UNHCR - Office of the United Nations High Commissioner for Refugees

10/06/2024 | Press release | Distributed by Public on 10/06/2024 14:10

Displaced families in Lebanon yearn for peace and a return home

"This should be a place where children go to learn, to play, to spend time together. And yet, in the past few weeks, this has become a makeshift shelter for 1,200 people displaced from other parts of Lebanon that are currently affected by the conflict," Grandi said.

"We need of course to provide people that are stranded in locations like this school with the basics: food, cash, water and sanitation, and items for everyday survival," he added. "But most of all, we need this situation to stop. What is needed in this country, first and foremost, is a ceasefire … so that all the people that are displaced and all those that are affected can resume their normal lives."

Since the start of intensified Israeli airstrikes on 23 September, teams from UNHCR, the UN Refugee Agency, have been supporting the government's response efforts. Staff are delivering emergency items including blankets, mattresses and medical trauma kits, and equipping many of the 900 temporary shelters opened by the authorities in schools and other public buildings to house displaced families.

In addition to the 1.2 million people estimated by the government to have fled their homes, between 200,000 and 300,000 people have crossed the border from Lebanon into Syria to escape the airstrikes, including Syrians, Lebanese and Palestinian refugees.
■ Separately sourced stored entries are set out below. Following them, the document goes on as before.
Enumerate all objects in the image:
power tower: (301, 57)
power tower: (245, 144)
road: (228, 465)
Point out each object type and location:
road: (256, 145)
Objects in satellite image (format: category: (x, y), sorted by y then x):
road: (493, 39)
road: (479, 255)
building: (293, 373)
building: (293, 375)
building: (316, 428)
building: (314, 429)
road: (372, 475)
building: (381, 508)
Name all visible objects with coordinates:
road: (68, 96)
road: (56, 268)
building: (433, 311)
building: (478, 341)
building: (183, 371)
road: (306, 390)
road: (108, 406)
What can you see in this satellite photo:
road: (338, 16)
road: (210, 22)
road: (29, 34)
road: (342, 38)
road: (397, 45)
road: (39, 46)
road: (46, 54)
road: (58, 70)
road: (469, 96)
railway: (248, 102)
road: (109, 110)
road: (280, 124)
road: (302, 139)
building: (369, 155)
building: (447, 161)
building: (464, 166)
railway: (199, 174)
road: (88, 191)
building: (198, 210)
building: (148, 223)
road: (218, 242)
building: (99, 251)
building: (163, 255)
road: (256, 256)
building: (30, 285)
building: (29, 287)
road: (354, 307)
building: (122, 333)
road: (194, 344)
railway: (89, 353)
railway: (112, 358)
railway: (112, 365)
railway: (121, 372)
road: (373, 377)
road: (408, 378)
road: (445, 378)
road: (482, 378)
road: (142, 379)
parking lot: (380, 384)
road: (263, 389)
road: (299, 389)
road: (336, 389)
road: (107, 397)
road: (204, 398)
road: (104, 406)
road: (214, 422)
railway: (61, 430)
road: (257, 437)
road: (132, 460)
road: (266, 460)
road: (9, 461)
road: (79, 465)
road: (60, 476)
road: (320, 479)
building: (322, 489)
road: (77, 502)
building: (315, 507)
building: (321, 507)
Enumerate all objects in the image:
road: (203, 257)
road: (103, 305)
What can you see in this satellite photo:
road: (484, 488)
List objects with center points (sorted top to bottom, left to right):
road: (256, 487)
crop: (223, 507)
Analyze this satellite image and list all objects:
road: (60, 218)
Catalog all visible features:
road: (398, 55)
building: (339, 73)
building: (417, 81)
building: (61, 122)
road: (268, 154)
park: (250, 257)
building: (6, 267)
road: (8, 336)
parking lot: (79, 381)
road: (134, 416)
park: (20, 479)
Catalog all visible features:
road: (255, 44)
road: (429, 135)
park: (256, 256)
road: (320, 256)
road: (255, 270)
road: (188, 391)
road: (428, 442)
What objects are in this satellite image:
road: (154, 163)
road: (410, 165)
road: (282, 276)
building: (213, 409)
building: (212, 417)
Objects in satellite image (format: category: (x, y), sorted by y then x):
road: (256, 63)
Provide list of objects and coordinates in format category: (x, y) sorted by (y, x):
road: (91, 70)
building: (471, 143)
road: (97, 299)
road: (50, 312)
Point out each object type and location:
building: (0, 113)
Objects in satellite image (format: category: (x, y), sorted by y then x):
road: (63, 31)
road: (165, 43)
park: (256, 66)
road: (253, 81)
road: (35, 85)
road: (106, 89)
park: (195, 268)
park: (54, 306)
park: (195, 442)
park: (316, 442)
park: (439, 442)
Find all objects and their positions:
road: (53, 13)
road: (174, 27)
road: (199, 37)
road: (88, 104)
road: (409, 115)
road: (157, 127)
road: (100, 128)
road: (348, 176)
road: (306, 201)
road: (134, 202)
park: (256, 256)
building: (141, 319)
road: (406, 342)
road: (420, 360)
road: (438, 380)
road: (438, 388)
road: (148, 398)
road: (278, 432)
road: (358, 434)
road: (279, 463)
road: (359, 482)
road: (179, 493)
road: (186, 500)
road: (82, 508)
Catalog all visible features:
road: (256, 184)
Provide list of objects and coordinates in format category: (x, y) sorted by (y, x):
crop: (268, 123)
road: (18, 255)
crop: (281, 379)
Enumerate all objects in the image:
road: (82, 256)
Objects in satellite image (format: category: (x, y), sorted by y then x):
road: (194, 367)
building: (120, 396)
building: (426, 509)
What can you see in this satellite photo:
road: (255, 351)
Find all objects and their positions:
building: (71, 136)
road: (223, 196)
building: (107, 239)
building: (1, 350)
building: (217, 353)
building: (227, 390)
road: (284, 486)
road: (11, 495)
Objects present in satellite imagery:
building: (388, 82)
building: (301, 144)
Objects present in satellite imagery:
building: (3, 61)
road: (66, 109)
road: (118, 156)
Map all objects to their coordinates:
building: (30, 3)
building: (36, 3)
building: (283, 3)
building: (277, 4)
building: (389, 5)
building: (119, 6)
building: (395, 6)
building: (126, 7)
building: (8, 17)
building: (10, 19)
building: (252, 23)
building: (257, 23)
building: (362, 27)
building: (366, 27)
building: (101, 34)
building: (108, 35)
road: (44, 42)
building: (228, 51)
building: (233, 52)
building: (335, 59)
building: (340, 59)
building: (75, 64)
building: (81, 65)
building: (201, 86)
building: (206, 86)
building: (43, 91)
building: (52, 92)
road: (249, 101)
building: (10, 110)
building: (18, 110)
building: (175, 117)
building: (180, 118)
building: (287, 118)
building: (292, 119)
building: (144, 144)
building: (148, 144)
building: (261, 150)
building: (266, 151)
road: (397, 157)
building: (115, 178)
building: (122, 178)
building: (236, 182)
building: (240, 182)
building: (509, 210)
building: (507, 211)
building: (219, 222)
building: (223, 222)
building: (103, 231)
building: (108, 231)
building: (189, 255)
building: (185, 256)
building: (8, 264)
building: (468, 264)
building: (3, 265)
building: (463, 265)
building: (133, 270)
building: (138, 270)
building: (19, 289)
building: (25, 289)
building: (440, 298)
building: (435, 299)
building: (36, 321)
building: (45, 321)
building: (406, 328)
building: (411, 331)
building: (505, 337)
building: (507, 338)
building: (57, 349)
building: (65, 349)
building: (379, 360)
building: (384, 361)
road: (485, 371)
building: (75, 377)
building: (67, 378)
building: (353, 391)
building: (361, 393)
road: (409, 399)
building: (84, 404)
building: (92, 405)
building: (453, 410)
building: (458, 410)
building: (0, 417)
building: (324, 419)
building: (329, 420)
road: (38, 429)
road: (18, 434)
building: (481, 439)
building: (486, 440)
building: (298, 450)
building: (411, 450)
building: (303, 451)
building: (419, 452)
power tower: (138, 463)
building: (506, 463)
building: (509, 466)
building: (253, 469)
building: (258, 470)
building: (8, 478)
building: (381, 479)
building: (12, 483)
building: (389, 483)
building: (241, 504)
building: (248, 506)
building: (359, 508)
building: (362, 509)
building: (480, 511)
Just across town in the Barbir neighbourhood of the capital, Shaza Faris is a 59-year-old Syrian refugee who has lived in Lebanon since fleeing Damascus in 2013. She and her extended family are now crammed into her brother's small three-roomed apartment along with his wife and four children after fleeing their home in Beirut's southern suburbs amid heavy airstrikes two weeks ago.

"There was no time to take any decisions. As soon as the strike started, we fled," Shaza said. "My granddaughters are 9, 7 and 3 years old. They started crying and screaming. The eldest said: 'Get us out of the war. There's war here and we don't want to stay'."